NORFOLK, Va. - As more and more people get tested for COVID, questions are popping up about what different test results mean.
There are two primary tests being used. One is a rapid/antigen test. The other is a molecular PCR test.
Many people are using rapid at-home test kits to try and determine whether or not they're infected, but a doctor from VDH says they are less sensitive than PCR tests.
"Most of the antigen tests do a good job at picking up people who are basically early enough in infection that they have a lot of virus that is circulating that's going to be picked up by the antigen test. PCR does a little bit better than that," said Dr. Brooke Rossheim from the Virginia Department of Health.
Antigen test results generally are available in 10 to 15 minutes while PCR tests results can take a few days to come back.
News 3 has been hearing reports of people testing negative on a rapid test, but later testing positive on a PCR test when they were taken the same day.

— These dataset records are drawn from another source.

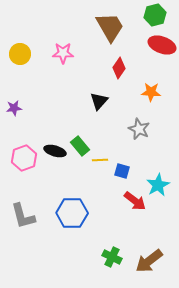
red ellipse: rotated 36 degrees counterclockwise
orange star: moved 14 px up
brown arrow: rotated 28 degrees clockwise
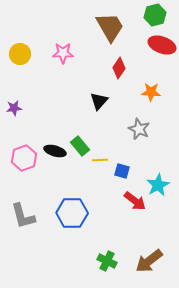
green cross: moved 5 px left, 4 px down
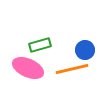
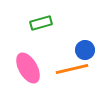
green rectangle: moved 1 px right, 22 px up
pink ellipse: rotated 36 degrees clockwise
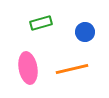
blue circle: moved 18 px up
pink ellipse: rotated 20 degrees clockwise
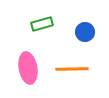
green rectangle: moved 1 px right, 1 px down
orange line: rotated 12 degrees clockwise
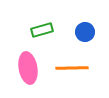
green rectangle: moved 6 px down
orange line: moved 1 px up
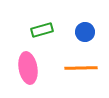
orange line: moved 9 px right
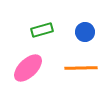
pink ellipse: rotated 56 degrees clockwise
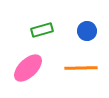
blue circle: moved 2 px right, 1 px up
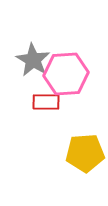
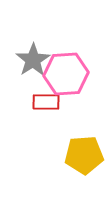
gray star: rotated 8 degrees clockwise
yellow pentagon: moved 1 px left, 2 px down
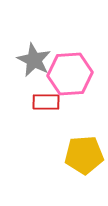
gray star: moved 1 px right; rotated 12 degrees counterclockwise
pink hexagon: moved 4 px right
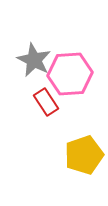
red rectangle: rotated 56 degrees clockwise
yellow pentagon: rotated 15 degrees counterclockwise
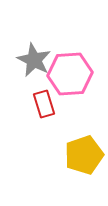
red rectangle: moved 2 px left, 2 px down; rotated 16 degrees clockwise
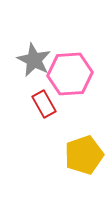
red rectangle: rotated 12 degrees counterclockwise
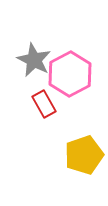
pink hexagon: rotated 24 degrees counterclockwise
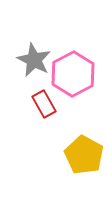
pink hexagon: moved 3 px right
yellow pentagon: rotated 24 degrees counterclockwise
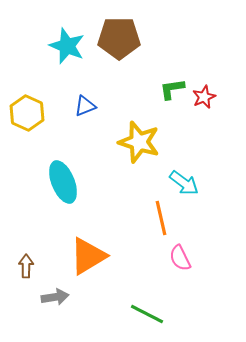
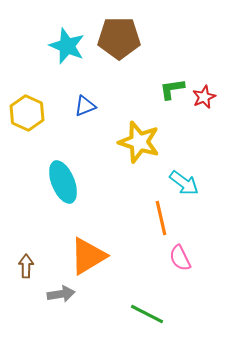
gray arrow: moved 6 px right, 3 px up
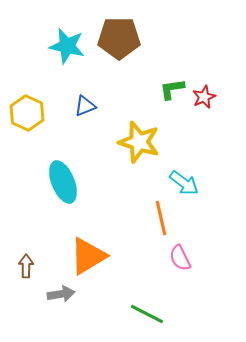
cyan star: rotated 9 degrees counterclockwise
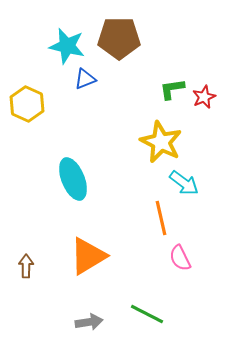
blue triangle: moved 27 px up
yellow hexagon: moved 9 px up
yellow star: moved 22 px right; rotated 9 degrees clockwise
cyan ellipse: moved 10 px right, 3 px up
gray arrow: moved 28 px right, 28 px down
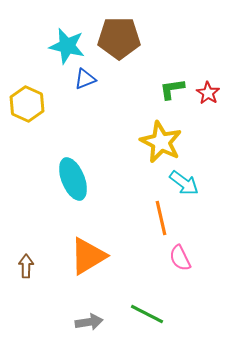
red star: moved 4 px right, 4 px up; rotated 15 degrees counterclockwise
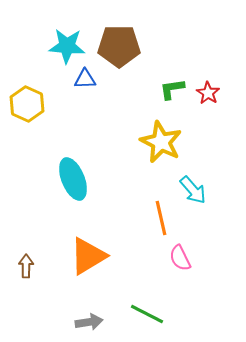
brown pentagon: moved 8 px down
cyan star: rotated 9 degrees counterclockwise
blue triangle: rotated 20 degrees clockwise
cyan arrow: moved 9 px right, 7 px down; rotated 12 degrees clockwise
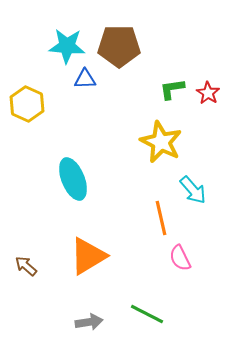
brown arrow: rotated 50 degrees counterclockwise
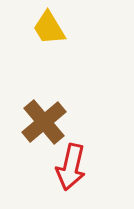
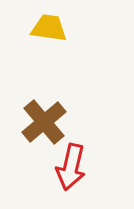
yellow trapezoid: rotated 129 degrees clockwise
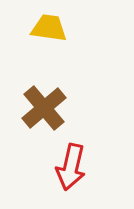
brown cross: moved 14 px up
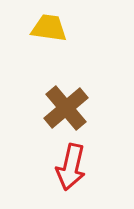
brown cross: moved 22 px right
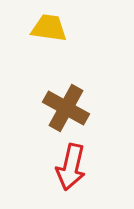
brown cross: rotated 21 degrees counterclockwise
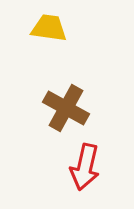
red arrow: moved 14 px right
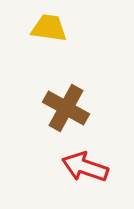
red arrow: rotated 96 degrees clockwise
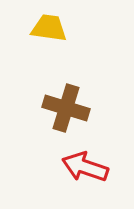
brown cross: rotated 12 degrees counterclockwise
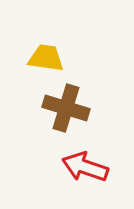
yellow trapezoid: moved 3 px left, 30 px down
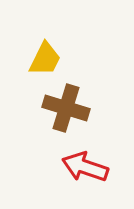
yellow trapezoid: moved 1 px left, 1 px down; rotated 108 degrees clockwise
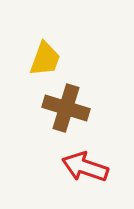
yellow trapezoid: rotated 6 degrees counterclockwise
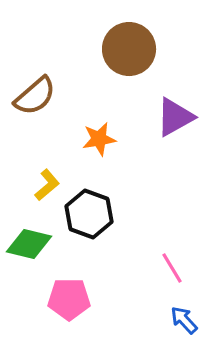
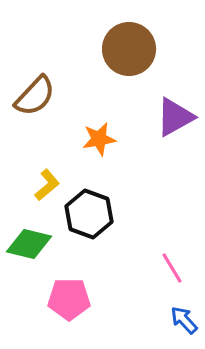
brown semicircle: rotated 6 degrees counterclockwise
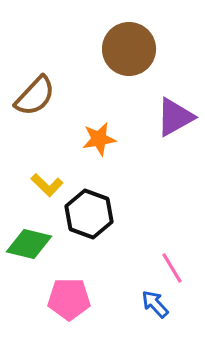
yellow L-shape: rotated 84 degrees clockwise
blue arrow: moved 29 px left, 16 px up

Dr. Rossheim said that is possible.
"PCR tests are somewhat more sensitive than antigen tests and that's something that we've known all along, so that's sort of the nature of one difference between the two tests," he said.
In terms of pros and cons, Antigen tests are generally cheaper and produce faster results, but because they are less sensitive can produce false negatives.
For PCR tests, they are often sent to a lab to confirm, which can lead to some delays in someone finding out if they're positive. Their results are thought to be very accurate.
"One of the big things here is you want to get the results quickly, so that you can act on it," Rossheim said.
Other questions have included why people continue to test positive on PCR tests sometimes weeks after infection. Dr. Rossheim said there could be residual virus lingering, but a person wouldn't be considered to still be contagious.
Another question that's come up - does someone who's positive on a rapid test need to confirm it with a PCR? Dr. Rossheim said generally no unless the person had no symptoms and no known COVID exposures.
"If people have antigen tests that are positive, then we believe the test, even more so if people are symptomatic and have symptoms that are consistent with COVID," he said.